Power tool battery packs are expensive. It’s often an inevitability that, if you want a replacement or spare battery pack, it’ll cost you. As with laptops, digital cameras, and other electronic devices, 3rd party batteries are available.
But should you buy them? Would you buy one? Have you bought one?
I wouldn’t. I also wouldn’t buy 3rd party branded battery for my cameras, despite the many reviews.
If you search for [power tool brand] 18V replacement battery, or 12V, or 20V Max, you’ll find plenty of generic battery packs from brands you’ve never heard of.
My hesitation is born from the understanding of what often goes into a Li-ion battery pack.
First, there are often premium battery cells. Compact 18V-size battery packs have 5 cells, higher capacity battery packs have 10 cells. Power tool brands often use the highest-rated 18650 Li-ion battery cells on the market, and they don’t come cheap.
Second, brands spend a lot of time and effort in designing their battery pack cases with a major goals in mind – protecting cells and increasing longevity. This could be from the elements, over-current conditions, over-depletion, or heat.
One brand even has an explosion-proof testing room where they push battery cells and packs to their absolute limits.
Even if a 3rd party replacement battery company uses the same premium cells with the same rating, what kind of protection do they build into their battery packs?

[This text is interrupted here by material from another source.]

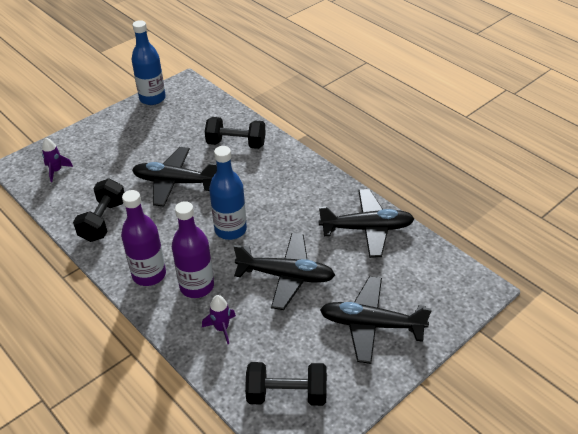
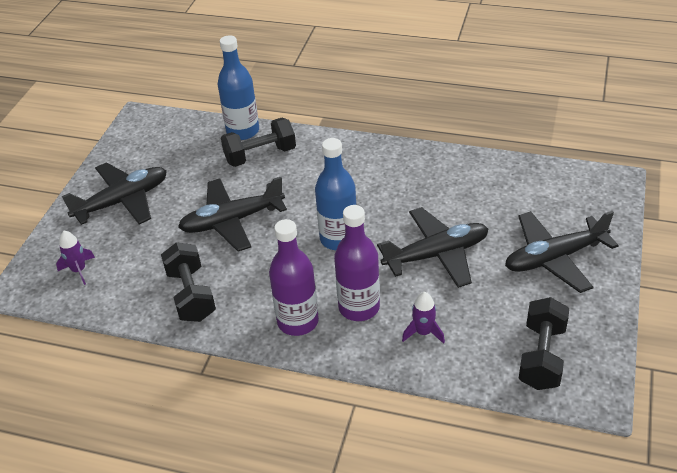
camera: 30 degrees left, 0 degrees up
(152, 98) = (117, 148): blue bottle -> blue bottle (243, 131)
(286, 394) = (541, 356): black dumbbell -> black dumbbell turned 45 degrees counterclockwise
(367, 229) = (468, 177): black plane -> black plane (122, 201)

With all the recent news of hoverboards (you know, those self-balancing 2-wheel Segway-like scooter toys) catching fire during charging from unidentified causes, I am even more reluctant to ever consider 3rd party battery brands.
Maybe I’ve been brainwashed from one too many media events, but power tool brands design and manufacture battery packs for high performance, with no shortcuts. Can the same be said about replacement battery companies, or are they designing (I use that word loosely) and manufacturing replacement batteries to be as cheap and appealing to your budget as possible?
I would not entertain the idea of pairing my power tools with off-brand replacement batteries. But that’s just me.
What’s your take on off-brand replacement battery packs?